--- Extract ---

Why’s Ronald McDonald Sledding In A Kuala Lumpur Mall, Not A Big Mac In Sight? (VIDEO)


Leave it to Ronald McDonald: For never having been seen actually eating McDonald’s fast-food “cuisine,” this character can spark some serious feelings of satisfaction in the brains of young and old, all around the globe.

In a recent video filmed at balmy Kuala Lumpur’s Utama shopping mall (below), Ronald McDonald is the central figure responsible for a sledding hill being built from scratch inside the mall for all the masses to enjoy. From an outdoor temperature of 95 degrees F (35 degrees C), citizens gathered in the climate-controlled mall to take slides down the sledding hill, as Ronald is shown dumping off free wheelbarrow loads of fresh snow from a nearby snow-maker. Not a single fry was seen being gobbled down anywhere in sight.

The event was part of the mega-franchise’s Fun Makes All Things Happen campaign, according to Ad Age, which will have Ronald popping up around the globe to promote joy and an active lifestyle (but not the burgers, apparently).

McDonald’s recently updated Ronald McDonald’s duds in advance of the global excursion. Check out the new jacket the spokesclown can pull out of the closet now, the cargo-style pantaloons (below). At least they left those red shoes alone. How could those clownish monstrosities that Ronald calls feet have fitted in anything else?

For the Kuala Lumpur junket, though, Ronald McDonald went with his other new rugby shirt look. Surprise, surprise. How exciting for the little ones.

The mascot will be “engaging people in places where they are and to interact through their own social-media channels,” said the company’s director of global marketing, David Zlotnik. This viral strategy, he added, is “using Ronald to help drive new audiences and connect [with them] online.”

But NOT to eat the food, keep in mind. For several years, McDonald’s has faced pressure for using their mascots like Ronald McDonald to lure children to Happy Meals and other menu items that just aren’t nutritionally valuable. In response, the company unveiled in May a new character named Happy to be the lone mascot associated with the actual McDonald’s Happy Meal. So: Happy, a unisex character, is a talking Happy Meal box. What else?

Zlotnik explained to Ad Age, “Ronald represents the brand and Happy represents the Happy Meal.” Hm. We think we’ve got it now.

Over the past half-century, Ronald has evolved as the country’s feelings about eating processed food laden with saturated fats and mysterious preservatives has changed. In the past decade, since the 2004 release of the Morgan Spurlock’s documentary Super Size Me, the amount of viral backlash against the chain has intensified, even though it’s hard to notice it in the company’s quarterly earnings statements.

---

:: Task requirements ::
Write the next part of the article about Ronald McDonald's sledding event in the Kuala Lumpur mall, picking up after its final sentence.

--- Data provided ---

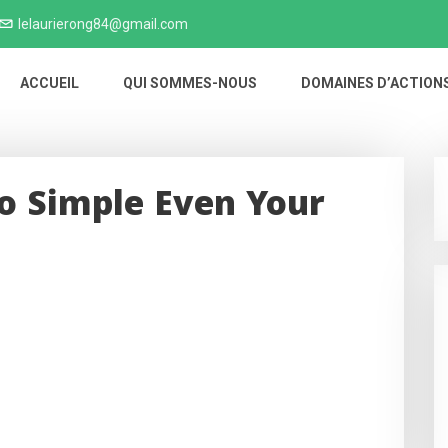
lelaurierong84@gmail.com
ACCUEIL
QUI SOMMES-NOUS
DOMAINES D’ACTION
So Simple Even Your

---

:: Task answer ::
Back when Ronald McDonald was first unveiled as the company’s spokesman, he’d walk around dispensing burgers from a giant burger-dispensing belt around his waist. That’s not something you’ll see nowadays, said company CEO Don Thompson last month at its annual shareholders meeting.

“We are not predators,” he said, according to Market Watch. “We have been marketing responsibly. You don’t see Ronald McDonald eating food. You never see Ronald in schools.”

That may be the case today, but not too long ago, you’d see the mascot doing guest stints teaching children physical education classes at elementary schools and making appearances at libraries to hand out free ice cream coupons to the minions who’d come to see him preach about safety topics entirely unrelated to burgers and fries.

Fast-food industry critics like Jesse Bragg of Corporate Accountability International say the new strategy to relegate Ronald McDonald to other jobs is just a smoke-screen:

“They think that by not having him consume food, it’s not encouraging kids to patronize the brand,” Bragg told The Huffington Post.

Ronald McDonald officially stopped associating himself with McDonald’s food in 2006, when it joined the Better Business Bureau. But good luck getting children to disassociate the mascot from the brand he was born to promote.

“There’s a test in marketing where they put people under a full magnetic resonance imaging machine, like a brain scan essentially, and they show people images, and different parts of the brain light up,” Adam Hanft, founder of the Hanft Projects marketing company, told HuffPo. “If you showed kids Ronald McDonald, all the reward centers of the brain would go f**king crazy like July 4th. Because he equals the hamburger.”

To some, Ronald McDonald equals something all together more menacing. Geoffrey Giuliano, who played Ronald McDonald for a few years in the late 1970s, has become a vociferous opponent of the McDonald’s franchise and its calorie-heavy menu. To this day, the converted vegetarian thinks of the franchise as one that could care less about building a children’s charity (Ronald McDonald House) or feeding children right.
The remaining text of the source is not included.